Collaborative Empowerment

Economic Empowerment can end poverty

Social exclusion is rife in many countries.  In Least Developed Countries, just a quarter of workers enjoy secure employment. The rest live on their wits, eking out a meagre subsistence as survival entrepreneurs.   They don't know how to develop sustainable business and with nothing in reserve, the smallest setback is disastrous.  Millions of young people teeter on the edge of poverty with few life chances.    Yet his huge waste of opportunity and potential can easily be addressed by economic empowerment.

We don't need to give them money.  We don't need big economic interventions.  But we do need to equip them with the skills and confidence to lift themselves out of the poverty trap they find themselves in. 

Our programs support survival entrepreneurs through economic empowerment.  We provide basic  financial planning, marketing and management skills. This enables them to turn ambition and energy into economic growth.  We do not provide finance, but work with NGOs and financial institutions that do.  By helping socially excluded entrepreneurs to build better businesses, they invest more wisely.   So lenders generate better returns too.  Take a look at one of our programmes here.

Economic empowerment also helps offender rehabilitation

In the UK, reformed offenders are socially excluded in much the same way.  Around a quarter secure low wage jobs through charity schemes or a few enlightened employers. For the rest, opportunities are severely limited. So it is hardly surprising that nearly half commit further offences within a year of release.  Learning employability skills inside only works if there are jobs, but few employers are willing to forgive earlier misdemeanours, particularly for roles requiring skill or responsibility.   So former offenders become survival entrepreneurs too.  The parallels with developing countries are striking.  For offenders, economic empowerment can be a key factor in rehabilitation.

When there are insufficient jobs, the only way out of poverty and social exclusion is to create your own. Part of an effective rehabilitation process requires that people develop a new persona - a new view of themselves.  We believe that a rehabilitated persona that identifies social and monetary reward with the application of legitimate and focused effort is far less likely to reoffend.  Yet most ex-offenders have no idea how to focus that effort, which is where Grow Inspires can help.

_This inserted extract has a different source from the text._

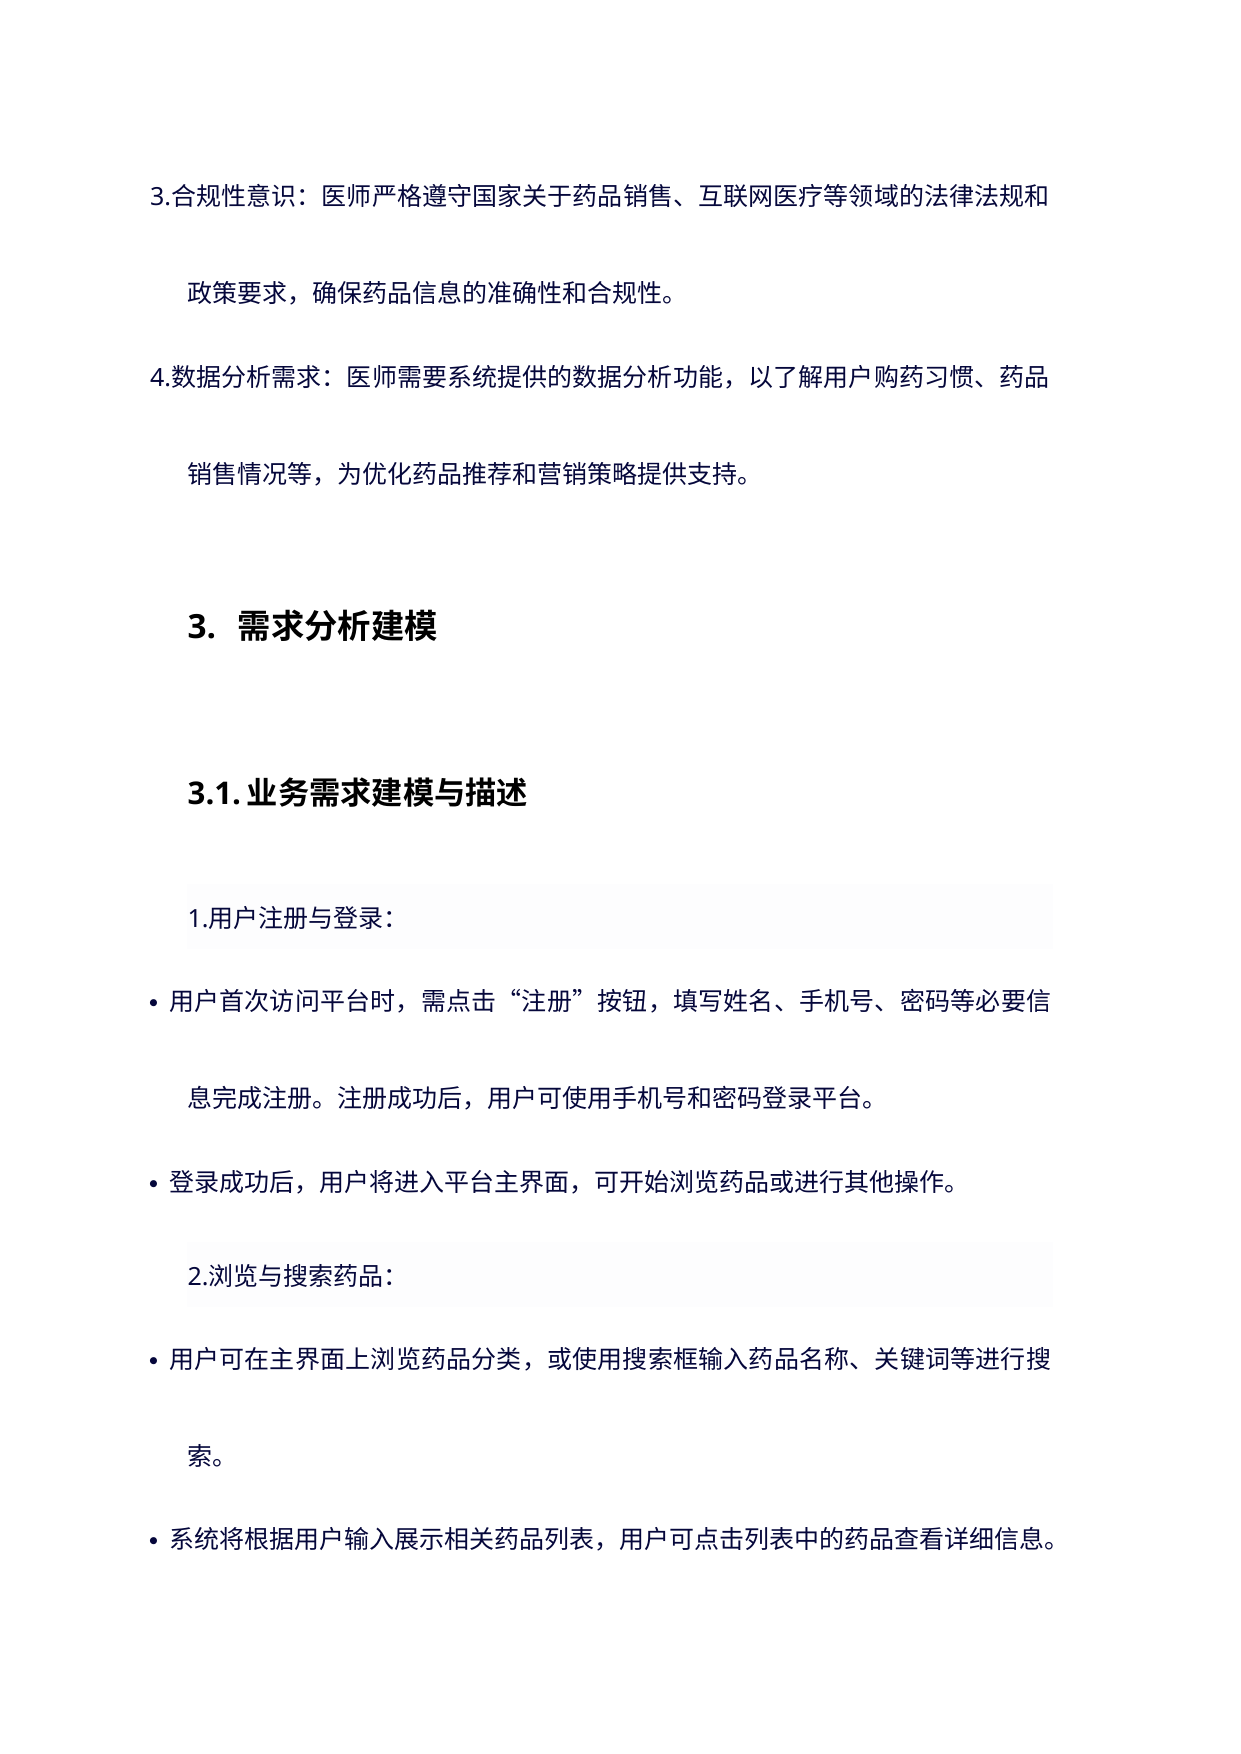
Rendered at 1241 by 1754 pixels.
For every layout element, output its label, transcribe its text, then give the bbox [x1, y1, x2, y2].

Collaborative empowerment - how social exclusion creates development opportunities

social exclusion creates a learning opportunity

We see economic empowerment as an opportunity.  As shown, up-skilling borrowers creates better investment returns.  But there is so much more.  Just as symbiosis creates win-wins in nature,  our programmes create win-wins for participants. Transferring business skills to others provides amazing skills development opportunities for coaches too.  The steady march of technology is putting a premium on people skills. As forward thinking companies seek coaching skills in their leaders, our programmes can develop them.

Economic empowerment through sharing corporate skills is not just socially responsible, there is also a compelling business case.  Opportunities to develop people and influencing skills in a business context that is also a safe learning environment are rare.  The benefits of learning how to influence highly diverse people to achieve far greater business performance are highly relevant.

Our business consultants gain people skills through working with their socially excluded clients.  Together they collaborate to solve problems in exactly the right context.  And finding that growth context is a key enabler to lead innovation projects in their work places and inspire their teams to higher performance.

Group coaching enhances the benefits for everyone.  Our consultants become better coaches, by learning from each other as well as the experienced programme director.  This in turn empowers clients to achieve new heights of performance.  Greater CSR wins through higher impact provides a better experience for participants leading to more engagement with the sponsoring company.

So it is a win all round.

Economic empowerment is financially sustainable

As if there were not already enough benefits, here is one more.  Most economic empowerment programmes that tackle developing country poverty or help find work for ex offenders are run by charities.  Very few are delivered through a sustainable and scalable business model.  We ask our sponsors to contribute less to our programmes than they would spend on classroom based learning.  Yet our participants experience so much more that contributes to their development as people.

Have a look at what this example from Malawi shows us about digital marketing

or discover at first hand how to unlock motivation

So by delivering better value to corporate sponsors, our programmes become self funding.  There is no need to proffer the begging bowl or tug on emotional heart strings.  We particularly like this because too many charities paint a picture of misery and despair to raise money.  Our experience is the opposite.  The energy and resourcefulness of our clients is truly inspirational. And because we deliver our programmes through digital channels, (Skype and email), our participants suffer very little disruption to their working day.  

So they can literally change the world and themselves in just one hour a week.